On this day in 1993, I watched the Dallas Cowboys hammer the Buffalo Bills in Super Bowl XXVII.
I was living in Norman, Okla., where I had just started my second semester of teaching journalism, but my thoughts were with my parents and my brother, about three hours south of me in Dallas, Texas.
I had been living less than an hour's drive from them for the previous four years while I pursued my master's degree. I had been working for the newspaper in Denton, and I had covered Jimmy Johnson's first press conference as head coach.

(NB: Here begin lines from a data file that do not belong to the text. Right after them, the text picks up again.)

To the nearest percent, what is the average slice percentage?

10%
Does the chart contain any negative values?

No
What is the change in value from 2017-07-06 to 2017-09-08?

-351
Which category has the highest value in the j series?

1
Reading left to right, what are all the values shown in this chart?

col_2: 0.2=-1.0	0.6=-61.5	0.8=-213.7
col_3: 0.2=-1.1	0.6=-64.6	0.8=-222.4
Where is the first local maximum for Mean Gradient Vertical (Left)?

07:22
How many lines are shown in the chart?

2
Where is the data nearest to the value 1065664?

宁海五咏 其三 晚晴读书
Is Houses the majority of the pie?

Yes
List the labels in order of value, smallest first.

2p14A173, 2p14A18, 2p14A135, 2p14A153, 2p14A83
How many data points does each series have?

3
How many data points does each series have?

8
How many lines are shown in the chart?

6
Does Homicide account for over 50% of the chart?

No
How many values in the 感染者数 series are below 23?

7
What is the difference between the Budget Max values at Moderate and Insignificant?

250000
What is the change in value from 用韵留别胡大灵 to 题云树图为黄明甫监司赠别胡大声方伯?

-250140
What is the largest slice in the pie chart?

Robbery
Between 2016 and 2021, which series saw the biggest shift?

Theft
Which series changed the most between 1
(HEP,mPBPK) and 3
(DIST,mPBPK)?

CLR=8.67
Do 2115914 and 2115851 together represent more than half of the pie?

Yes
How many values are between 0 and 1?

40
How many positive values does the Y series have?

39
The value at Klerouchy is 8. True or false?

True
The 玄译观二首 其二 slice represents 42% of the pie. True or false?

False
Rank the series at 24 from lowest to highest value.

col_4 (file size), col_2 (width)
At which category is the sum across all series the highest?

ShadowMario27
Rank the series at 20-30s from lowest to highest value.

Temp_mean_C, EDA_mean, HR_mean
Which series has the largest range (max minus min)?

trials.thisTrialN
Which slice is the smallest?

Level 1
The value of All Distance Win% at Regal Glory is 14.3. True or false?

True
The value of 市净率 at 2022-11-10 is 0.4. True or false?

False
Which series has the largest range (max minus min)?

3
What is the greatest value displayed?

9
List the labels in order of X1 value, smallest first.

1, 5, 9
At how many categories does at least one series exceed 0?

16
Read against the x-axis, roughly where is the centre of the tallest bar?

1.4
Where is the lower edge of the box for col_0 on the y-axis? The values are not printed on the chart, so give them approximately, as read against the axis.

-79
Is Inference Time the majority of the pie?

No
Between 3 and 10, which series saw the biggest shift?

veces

I spent many Sunday afternoons watching Cowboys games with my father. Sometimes my mother joined us, although she was frequently busy with her grading (she was a first grade teacher, as I have mentioned here before). She would sit at the dining table and grade papers — and listen to my father and me as we watched the game.
When something exciting happened, she would stop what she was doing and come in to the living room to watch with us for a few minutes before going back to her grading. If I close my eyes, I can still see her in her bathrobe, a cup of coffee nearby while she graded her papers at that dining room table.
Anyway, the Cowboys were not very successful in those years. They won four games in my first two years of graduate school, then barely missed the playoffs in my third year. (I would have liked to finish grad school in two years, but I was hindered by out–of–state tuition rates.)
The next fall, the Cowboys finally qualified for the playoffs and won their first game but lost their second.
The following summer, I moved to Oklahoma. And wouldn't you know it? The Cowboys made it to the Super Bowl.
I almost felt cheated. After my parents and I had invested all those Sundays in watching as Johnson rebuilt the team, they finally climbed the mountain after I moved away!
The Cowboys were all the way back.
I wanted to go back to Dallas to watch the game with my parents, but I knew I couldn't. The game didn't start until late on Sunday, and I had to teach a class Monday morning.
Had I known that it would be the blowout that it turned out to be, I would have come to Dallas for the weekend, watched the first half and left for Norman around 7 p.m.
But, in fact, the halftime score was Dallas 28, Buffalo 10. I don't know if I would have regarded that sufficient to leave at halftime — and, if I didn't, I might or might not have felt that the game was on ice by the end of the third quarter, when Dallas' lead was 31–17.
I wish I had the memory of watching that game with Mom, but, in hindsight, it is probably for the best that I stayed where I was.
To put things in context, the Bills had trailed Houston in the opening round of the playoffs, 35–3, before mounting the most incredible comeback I have ever seen. Buffalo won that game, 41–38, in overtime. In January 1993, you simply could not count the Bills out.
The Bills had played in the previous two Super Bowls and lost both. Most NFL fans — myself included — wanted to see someone else — anyone else — represent the AFC. But the Bills were a bit defiant about winning, and they didn't care who pulled against them.
Well, anyway, knowing the road the Bills had traveled to Super Bowl XXVII, it was probably for the best that I stayed in Norman that weekend and watched the game in my home. The Cowboys scored three touchdowns in the final period to cap perhaps the most lopsided Super Bowl I have ever witnessed, 52–17.
I still would have liked to watch it with my parents — especially my mother, who died a couple of years later.
In a game in which 69 points are scored, it's hard, if not impossible, to identify a pivotal moment. About all you can do, I suppose, is pick out memorable moments.
And Super Bowl XXVII had plenty of those.
I guess the one everyone remembers is the play when Buffalo QB Frank Reich fumbled the ball and Dallas' Leon Lett picked it up and began ambling toward the opposite end zone. The big man started showing off near the goal line, not noticing that Buffalo receiver Don Beebe had overtaken him.
Beebe knocked the ball from Lett's hands; it bounced into the end zone and out of bounds and was ruled a touchback.
The game was out of hand by that time, but it kept the Cowboys from setting a scoring record that would still be standing today. If Lett had scored, Dallas would have eclipsed the number of points the 49ers piled up on Denver a few years earlier.
That was a minor point, really. As I watched the final minutes of that game, I thought of my grandmother, a longtime Dallas resident and the only one of my grandparents who had been alive the last time the Cowboys won a Super Bowl but had been dead only a few years when Dallas routed Buffalo.
She was always proud of the fact that Tom Landry went to her church.
I thought of my other grandmother, also a longtime Dallas resident who died before Landry's second Super Bowl title but lived long enough to see his first.
And I thought of my grandfathers, neither of whom lived to see the Cowboys play in a Super Bowl.
I never really knew my grandfathers, but I think they, like most Southerners, loved football. That goes for my grandmothers, too.
I wondered what any of my grandparents would have said on that occasion 20 years ago — or of the Cowboys' long road all the way back to football's biggest stage.